Il film di Payne consente due piani di lettura, uno superficiale, l’altro assai più complesso. Cominciamo dal primo. La tragedia è affrontata non facendo ricorso a isterismi sopra le righe, ma attraverso la chiave di comprensione dell’ironia. Il regista poteva scegliere di spingere sul pedale della drammaticità. Ha preferito invece il  sarcasmo, rendendo davvero gradevole lo scorrimento della storia. Lo spettatore è portato per mano ad identificarsi con affanni e dolori del protagonista, in un processo di sottrazione che porta il divo a compiere il percorso inverso rispetto alle consuetudini: da eroe a uomo qualunque. La cifra leggera e divertente aiuta questo processo, poiché anche le situazioni all’apparenza più difficili da gestire (e ce ne sono varie) si ammorbidiscono tra le risate. I meccanismi del racconto girano alla perfezione, grazie ai perfetti raccordi della scrittura, che fanno di “Paradiso amaro” un piccolo gioiello cinematografico.
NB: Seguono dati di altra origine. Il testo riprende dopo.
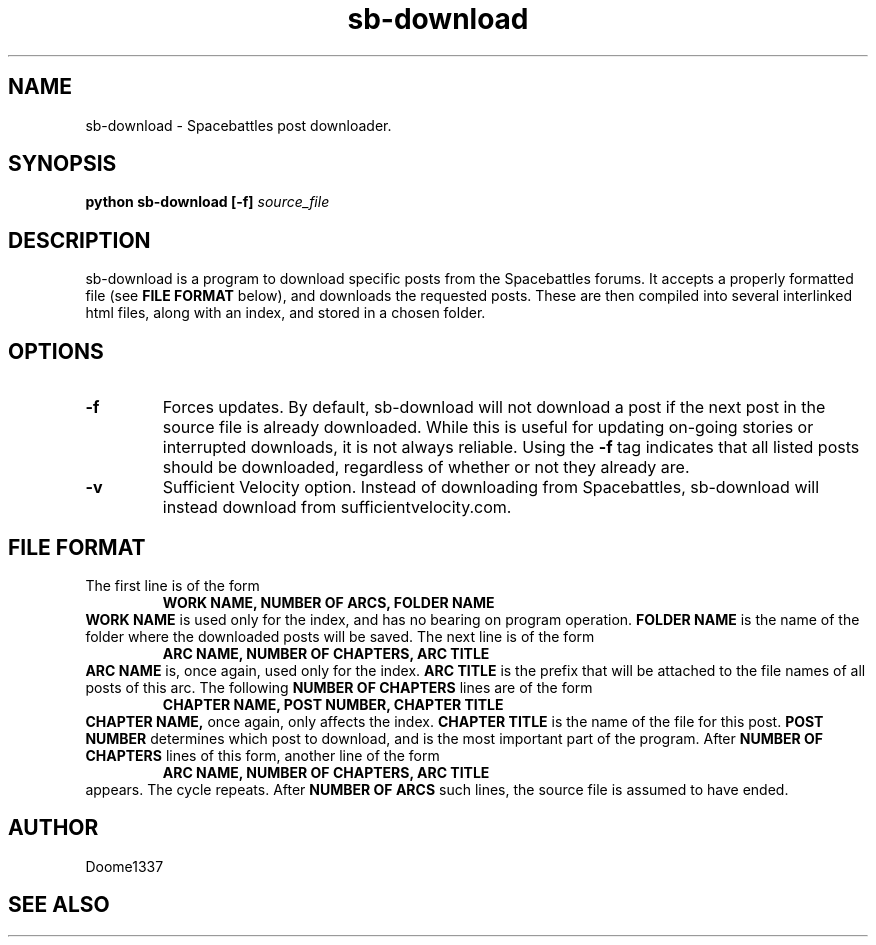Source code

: .TH sb-download 1 "31 July 2015" "version 1.01"
.SH NAME
sb-download - Spacebattles post downloader.
.SH SYNOPSIS
.B python sb-download [-f]
.I source_file
.SH DESCRIPTION
sb-download is a program to download specific posts 
from the Spacebattles forums.
It accepts a properly formatted file (see 
.B FILE FORMAT
below), and downloads the requested posts.
These are then compiled into several interlinked html files,
along with an index, 
and stored in a chosen folder.
.SH OPTIONS
.TP
.B -f
Forces updates. By default, sb-download will not download a post
if the next post in the source file is already downloaded.
While this is useful for updating on-going stories
or interrupted downloads,
it is not always reliable.
Using the
.B -f
tag indicates that all listed posts should be downloaded,
regardless of whether or not they already are.
.TP
.B -v
Sufficient Velocity option.
Instead of downloading from Spacebattles,
sb-download will instead download from sufficientvelocity.com.
.SH FILE FORMAT
The first line is of the form
.RS
.B WORK NAME, NUMBER OF ARCS, FOLDER NAME
.RE
.B WORK NAME
is used only for the index, and has no bearing on program operation.
.B FOLDER NAME
is the name of the folder where the downloaded posts will be saved.
The next line is of the form
.RS
.B ARC NAME, NUMBER OF CHAPTERS, ARC TITLE
.RE
.B ARC NAME
is, once again, used only for the index.
.B ARC TITLE
is the prefix that will be attached to the file names of all posts of this arc.
The following
.B NUMBER OF CHAPTERS
lines are of the form
.RS
.B CHAPTER NAME, POST NUMBER, CHAPTER TITLE
.RE
.B CHAPTER NAME,
once again, only affects the index.
.B CHAPTER TITLE
is the name of the file for this post.
.B POST NUMBER
determines which post to download,
and is the most important part of the program.
After
.B NUMBER OF CHAPTERS
lines of this form,
another line of the form
.RS
.B ARC NAME, NUMBER OF CHAPTERS, ARC TITLE
.RE
appears.
The cycle repeats.
After 
.B NUMBER OF ARCS
such lines, the source file is assumed to have ended.
.SH AUTHOR
Doome1337
.SH SEE ALSO
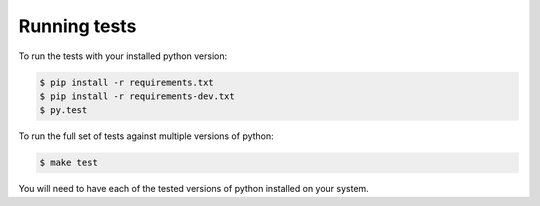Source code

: Running tests
-------------

To run the tests with your installed python version:

.. code-block:: bash

    $ pip install -r requirements.txt
    $ pip install -r requirements-dev.txt
    $ py.test

To run the full set of tests against multiple versions of python:

.. code-block:: bash

    $ make test

You will need to have each of the tested versions of python installed on your
system.
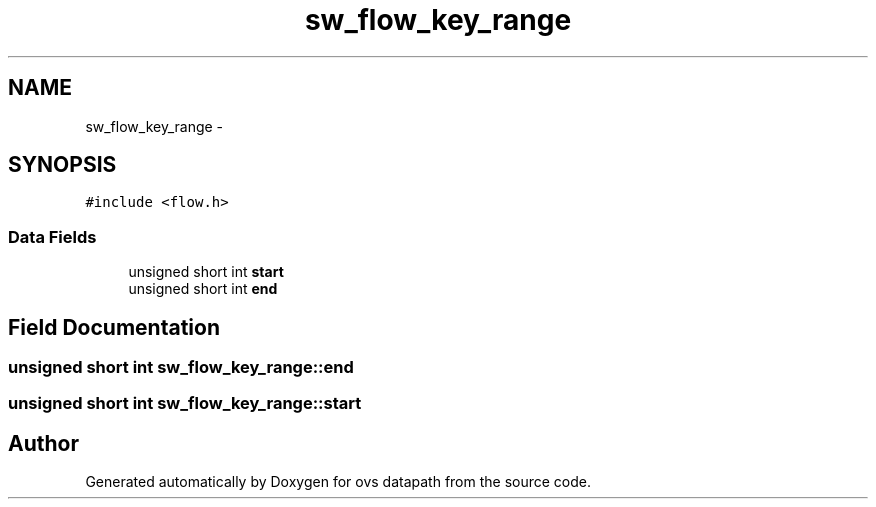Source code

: .TH "sw_flow_key_range" 3 "Mon Aug 17 2015" "ovs datapath" \" -*- nroff -*-
.ad l
.nh
.SH NAME
sw_flow_key_range \- 
.SH SYNOPSIS
.br
.PP
.PP
\fC#include <flow\&.h>\fP
.SS "Data Fields"

.in +1c
.ti -1c
.RI "unsigned short int \fBstart\fP"
.br
.ti -1c
.RI "unsigned short int \fBend\fP"
.br
.in -1c
.SH "Field Documentation"
.PP 
.SS "unsigned short int sw_flow_key_range::end"

.SS "unsigned short int sw_flow_key_range::start"


.SH "Author"
.PP 
Generated automatically by Doxygen for ovs datapath from the source code\&.
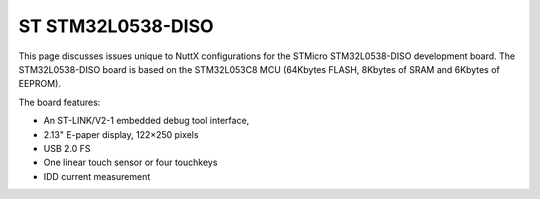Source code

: ==================
ST STM32L0538-DISO
==================

This page discusses issues unique to NuttX configurations for the
STMicro STM32L0538-DISO development board.  The STM32L0538-DISO board
is based on the STM32L053C8 MCU (64Kbytes FLASH, 8Kbytes of SRAM and
6Kbytes of EEPROM).

The board features:

- An ST-LINK/V2-1 embedded debug tool interface,
- 2.13" E-paper display, 122×250 pixels
- USB 2.0 FS
- One linear touch sensor or four touchkeys
- IDD current measurement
Il secondo piano di lettura ci consente però di fare emergere la vera natura del film, ben nascosta sotto una spessa coltre di gradevolezza ed emozioni, che producono a comando ora risate ora lacrime. “Paradiso amaro” è l’apoteosi del “politicamente corretto”. La radicale messa in discussione dei valori fondanti la società americana (cristiani, puritani, umanistici), cominciata con gli anni Sessanta del secolo passato, e transitata dagli eccessi della controcultura alla più morbida retorica “politicamente corretta”, ormai è una moda dilagante. “Paradiso amaro” ne è l’esemplificazione. Il film ha le carte in regola per  mettere d’accordo tutti: critici e pubblico, uomini e donne, giovani e vecchi, ricchi e poveri. È la distribuzione in dose da cavallo di buoni sentimenti. Un vademecum per affrontare prossimità della morte, solitudine, tradimento, affetti famigliari, insensatezza esistenziale, spirito di vendetta, rispetto del pianeta, crisi del capitalismo, in una nazione che una volta leggeva se stessa come cristiana, ormai in fase di totale smarrimento.